African Minds
- Founded: 2012
- Founder: Francois van Schalkwyk
- Country of origin: South Africa
- Headquarters location: Cape Town
- Distribution: Sula Books; African Books Collective
- Key people: Thierry Luescher; Patricio Langa; Imkhitha Nzungu
- Fiction genres: scholarly research
- No. of employees: 1
- Official website: http://www.africanminds.co.za/

= African Minds =

Nonprofit open access publisher based in Cape Town

The State of Open Data, a 2019 book from African Minds

African Minds is a nonprofit open access scholarly book publisher based in Cape Town, South Africa.

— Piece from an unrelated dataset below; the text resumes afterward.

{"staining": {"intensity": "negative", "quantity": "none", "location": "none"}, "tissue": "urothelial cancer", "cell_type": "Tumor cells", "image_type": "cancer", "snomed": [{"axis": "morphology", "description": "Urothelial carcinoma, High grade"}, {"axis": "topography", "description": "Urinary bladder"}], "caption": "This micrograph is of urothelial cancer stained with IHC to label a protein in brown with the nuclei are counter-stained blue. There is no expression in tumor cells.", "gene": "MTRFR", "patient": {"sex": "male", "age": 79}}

The publishing house was founded in 2012 to

- promote open access publishing, initially in the social sciences
- provide publishing opportunities for researchers in Africa or those with a close affinity and interest in the development of Africa
- develop a better understanding of the scholarly publishing landscape in Africa
- foster openness and debate in the pursuit of growing and deepening the African knowledge base.

African Minds is a member of the Open Access Scholarly Publishers Association, ScholarLed, OAPEN, and ScienceOpen.

Trustee and founder of African Minds, Dr Francois van Schalkwyk, is reporting as saying that academic publishing in developing markets cannot consistently be profitable, and consequently, nonprofit organizations like African Minds should be available to provide new publishing models to promote research in the scientific periphery. African Minds follows a hybrid open access publishing model: the costs of some titles attract book processing charges (equivalent to gold open access), while the costs of other titles are fully covered by African Minds (equivalent to diamond open access).

The focus of the model is on the widest possible dissemination of publications rather than on book sales. To achieve this, African Minds titles are available in digital and print format, the latter via its distribution partners, Sula Books and African Books Collective. Digital books are available via the publisher's website, OAPEN, Directory of Open Access Books (DOAB), ScienceOpen and on a subscription basis from the Open Book Collective.